# EXERCISE INSTRUCTIONS
From the listing below, pull out every line that contains the string "points".

# DATA PROVIDED
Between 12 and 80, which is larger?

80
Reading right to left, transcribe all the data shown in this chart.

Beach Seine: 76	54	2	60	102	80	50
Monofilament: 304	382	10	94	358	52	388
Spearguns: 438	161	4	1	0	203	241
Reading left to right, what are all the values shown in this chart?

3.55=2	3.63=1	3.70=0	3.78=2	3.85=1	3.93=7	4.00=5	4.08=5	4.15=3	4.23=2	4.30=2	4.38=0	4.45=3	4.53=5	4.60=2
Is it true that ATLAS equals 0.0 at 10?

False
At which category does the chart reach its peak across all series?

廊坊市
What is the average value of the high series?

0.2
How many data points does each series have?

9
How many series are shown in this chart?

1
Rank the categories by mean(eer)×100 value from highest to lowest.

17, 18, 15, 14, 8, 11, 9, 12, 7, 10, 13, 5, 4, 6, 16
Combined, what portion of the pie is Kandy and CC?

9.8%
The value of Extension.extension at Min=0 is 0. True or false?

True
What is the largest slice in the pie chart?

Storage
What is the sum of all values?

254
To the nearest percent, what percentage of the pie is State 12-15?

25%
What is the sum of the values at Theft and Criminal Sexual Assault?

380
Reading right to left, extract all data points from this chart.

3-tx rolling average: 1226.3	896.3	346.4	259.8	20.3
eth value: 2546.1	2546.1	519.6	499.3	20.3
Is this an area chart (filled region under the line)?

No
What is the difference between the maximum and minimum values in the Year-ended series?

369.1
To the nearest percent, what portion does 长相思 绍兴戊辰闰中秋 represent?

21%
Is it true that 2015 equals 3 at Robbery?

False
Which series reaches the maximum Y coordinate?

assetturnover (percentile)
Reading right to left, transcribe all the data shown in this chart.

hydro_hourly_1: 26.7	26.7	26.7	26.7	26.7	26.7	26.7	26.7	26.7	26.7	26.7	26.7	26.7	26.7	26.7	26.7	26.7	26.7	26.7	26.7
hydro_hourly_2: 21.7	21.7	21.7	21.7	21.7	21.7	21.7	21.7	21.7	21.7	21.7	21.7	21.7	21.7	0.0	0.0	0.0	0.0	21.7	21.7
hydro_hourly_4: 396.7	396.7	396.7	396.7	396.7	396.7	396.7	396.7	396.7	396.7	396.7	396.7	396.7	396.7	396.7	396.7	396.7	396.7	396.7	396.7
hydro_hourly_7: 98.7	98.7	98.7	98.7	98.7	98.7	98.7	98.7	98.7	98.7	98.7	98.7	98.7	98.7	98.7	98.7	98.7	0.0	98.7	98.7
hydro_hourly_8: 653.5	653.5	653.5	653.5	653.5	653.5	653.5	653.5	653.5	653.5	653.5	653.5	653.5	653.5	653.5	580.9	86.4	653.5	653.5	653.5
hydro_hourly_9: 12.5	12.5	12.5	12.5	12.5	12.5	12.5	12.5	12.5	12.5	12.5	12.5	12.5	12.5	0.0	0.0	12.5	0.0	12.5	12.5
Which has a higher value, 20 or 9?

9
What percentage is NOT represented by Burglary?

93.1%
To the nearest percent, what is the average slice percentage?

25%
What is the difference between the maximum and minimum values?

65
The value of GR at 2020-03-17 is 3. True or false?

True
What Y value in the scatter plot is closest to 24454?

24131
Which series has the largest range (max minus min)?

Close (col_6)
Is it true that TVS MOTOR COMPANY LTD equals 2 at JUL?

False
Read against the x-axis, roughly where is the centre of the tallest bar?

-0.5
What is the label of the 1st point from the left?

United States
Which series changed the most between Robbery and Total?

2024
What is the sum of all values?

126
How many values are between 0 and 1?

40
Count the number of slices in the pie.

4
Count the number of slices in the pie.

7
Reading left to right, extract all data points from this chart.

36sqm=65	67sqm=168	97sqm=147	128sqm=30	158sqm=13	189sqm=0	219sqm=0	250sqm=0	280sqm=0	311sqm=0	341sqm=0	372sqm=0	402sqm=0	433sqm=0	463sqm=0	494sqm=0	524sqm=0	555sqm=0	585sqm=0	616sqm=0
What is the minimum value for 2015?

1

# RESULT FOR THIS TASK
How many data points does each series have?
Reading right to left, extract all data points from this chart.
Reading left to right, extract all data points from this chart.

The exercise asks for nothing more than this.